Das alte Frankfurter Polizeipräsidium gilt als Lost Place
Das alte Frankfurter Polizeipräsidium gilt als Lost PlaceImago / Zoonar

Eigentlich gilt in der Szene die ungeschriebene Regel, die geografischen Koordinaten von „Lost Places“ allenfalls vertraulich weiterzugeben. Doch manche Orte sind schon lange kein Geheimtipp mehr, erst recht nicht, wenn sie sich wie das denkmalgeschützte alte Frankfurter Polizeipräsidium mitten im Zentrum einer Großstadt befinden.

Jahrelang war der Gebäudekomplex ungenutzt dem Verfall ausgesetzt. Inzwischen hat ein Investor das Gelände erworben und will es wieder instand setzen. Bis die Arbeiten beginnen, finden durch die gruseligen Gemäuer sogar geführte Touren statt.
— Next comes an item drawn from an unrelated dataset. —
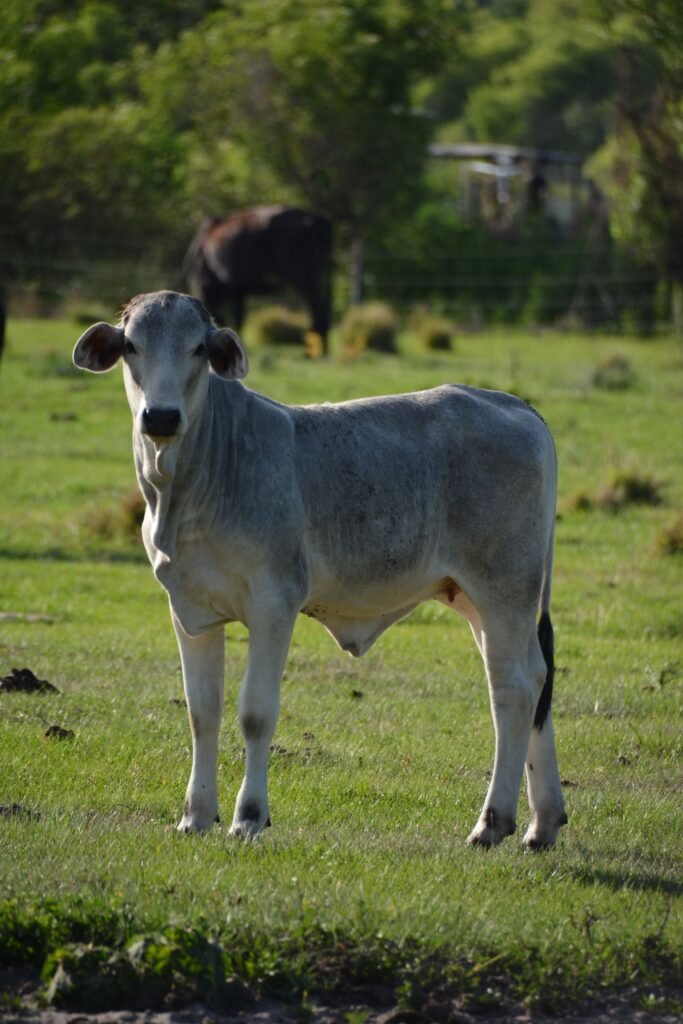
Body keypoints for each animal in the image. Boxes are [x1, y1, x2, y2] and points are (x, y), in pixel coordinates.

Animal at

Die zweistündigen Rundgänge – „tolle Lost-Place-Fotomotive“ garantiert – kosten stolze 26 Euro pro Person und sind oft Wochen im Voraus ausgebucht. Das Polizeipräsidium sei „mitunter das beliebteste Thema bei uns im Programm“, berichtet Michelle Weise von den „Frankfurter Stadtevents“, die verschiedene Themenführungen in der Bankenmetropole im Angebot haben.

Beelitz-Heilstätten: Morbider Charme einer alten Klinik

Auch der morbide Charme der Beelitz-Heilstätten bei Berlin hat sich so weit herumgesprochen, dass mittlerweile Eintrittskarten verkauft werden. Einst wurden auf dem Gelände Lungenkranke behandelt, nach 1945 entstand dort das größte sowjetische Militärhospital außerhalb der UdSSR.

Der Besuch verfallender Gebäude ist alles andere als ungefährlich, immer wieder kommt es zu schweren Unglücken oder gar zu Todesfällen. Bei Grundstücken in Privatbesitz könnten ungebetene Gäste zudem wegen Hausfriedensbruchs belangt werden. Daher rät auch Buchautor Peifer zu Vorsicht. Persönlich hat er gute Erfahrungen damit gemacht, Eigentümer eines Geländes zu kontaktieren, wenn diese bekannt sind. Mancherorts sei er sogar durch die verfallenen Immobilien geführt worden.

Manche Lost Places werden abgerissen

„Mein Traum wäre, dass man einige der bedeutenden Stätten so sichert, dass man sie einfach besuchen kann“, wünscht sich der Saarländer. Ganz unrealistisch ist das nicht. Längst nicht alle verlassenen Orte bleiben ewig ein „Lost Place“. Zwar werden viele ungenutzte Bauwerke irgendwann abgerissen und die Grundstücke neu bebaut, aber immer wieder erstehen sie plötzlich auch in alter Pracht wieder. So geschah es mit der Völklinger Hütte, die nach der Stilllegung zum Weltkulturerbe erklärt wurde.